Token bucket design concept:

Token: Each request can only continue to access after obtaining the Token token;
bucket: There is a fixed number of buckets, and each bucket can only hold a fixed number of designed tokens at most;
Bucket frequency: Put the token into the bucket at a fixed frequency, and the token cannot exceed the capacity of the bucket.

In other words, the token bucket design algorithm limits the request rate and achieves the purpose of controllable request response.
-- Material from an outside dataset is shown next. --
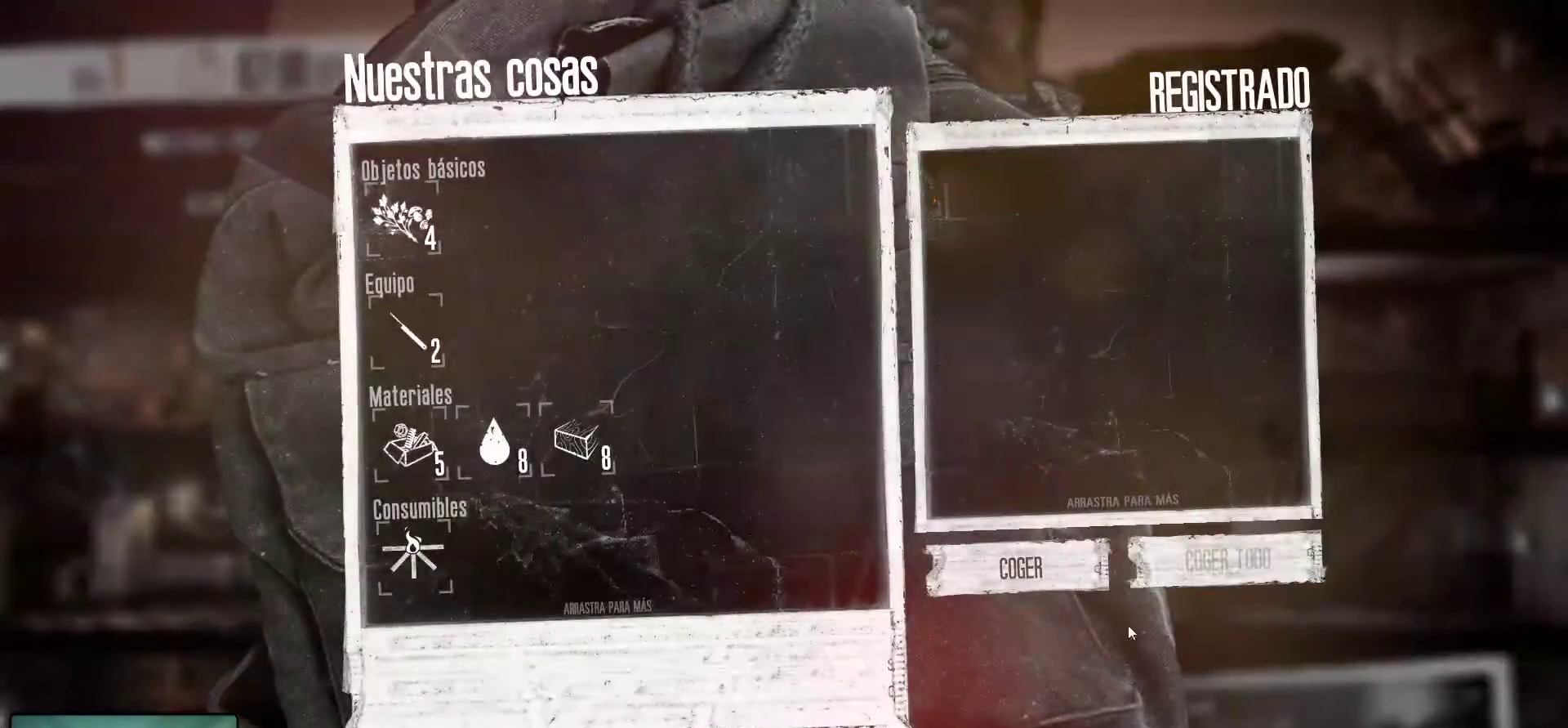
{"keys": [], "mouse": ["left"], "mouse_move": "down-left", "events": [[483, "mouse_left", "down"]]}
Especially for the phenomenon of burst traffic requests in high concurrency scenarios, the backend can easily respond to the request, because when the burst traffic request is reached for the specific service of the backend, the burst traffic request has already been restricted.

Specific design

Current limiter definition

type Limiter struct {
	mu         // Mutex lock (exclusive lock)	limit     Limit      // Frequency of putting into bucket float64 type	burst     int        // The size of the bucket	tokens    float64    // Token token The current remaining number	last        // The time I took the token recently	lastEvent   // Time of the latest current limit event}

limit, burst and token are the core parameters in this current limiter, and the size of the request concurrency is implemented here.
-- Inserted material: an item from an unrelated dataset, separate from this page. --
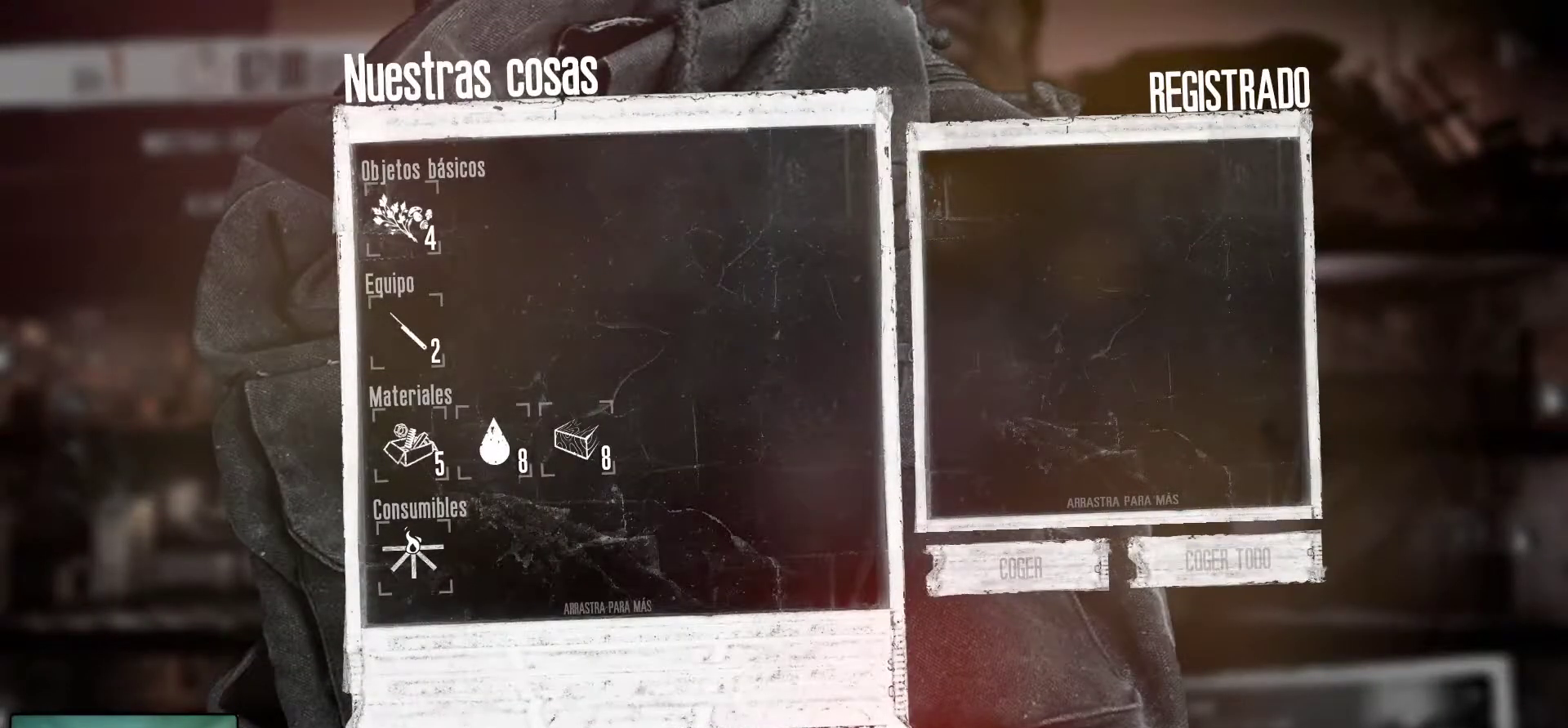
{"keys": [], "mouse": [], "mouse_move": "up", "events": [[117, "mouse_left", "up"]]}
After the token is issued, it is stored in the Reservation appointment object:

type Reservation struct {
	ok        bool      // Whether the conditions are met, the token is assigned	lim       *Limiter  // Current limiter for sending tokens	tokens    int       // The number of token tokens sent	timeToAct  // Meet the time of issuance of tokens	limit     Limit     // Token issuance speed}

Consumption Token

Limited provides three types of methods for users to consume tokens. Users can consume one token at a time or multiple tokens at one time. Each method represents different corresponding means when the token is insufficient.

Wait、WaitN

func (lim *Limiter) Wait(ctx ) (err error)
func (lim *Limiter) WaitN(ctx , n int) (err error)

Among them, Wait isWaitN(ctx, 1), the implementation is the same in the following method introduction.

When consuming a token using the Wait method, if the token array in the bucket is insufficient (less than n), the Wait method will block for a period of time until the token meets the condition. If sufficient, return directly.

Allow、AllowN

func (lim *Limiter) Allow() bool
func (lim *Limiter) AllowN(now , n int) bool

The AllowN method indicates that as of a certain current moment, whether the number of buckets is at least n, and if it is satisfied, it returns true, and n tokens are consumed from the bucket at the same time. Otherwise, return to not consume Token, false.

Usually, for such an online scenario, if the request rate is too fast, some requests will be directly thrown into.

Reserve、ReserveN

The official current limiter includes a blocking wait-based Wait, a direct judgment method, and a reserved-based method that provides its own maintenance, but the core implementations are all the reserveN method below.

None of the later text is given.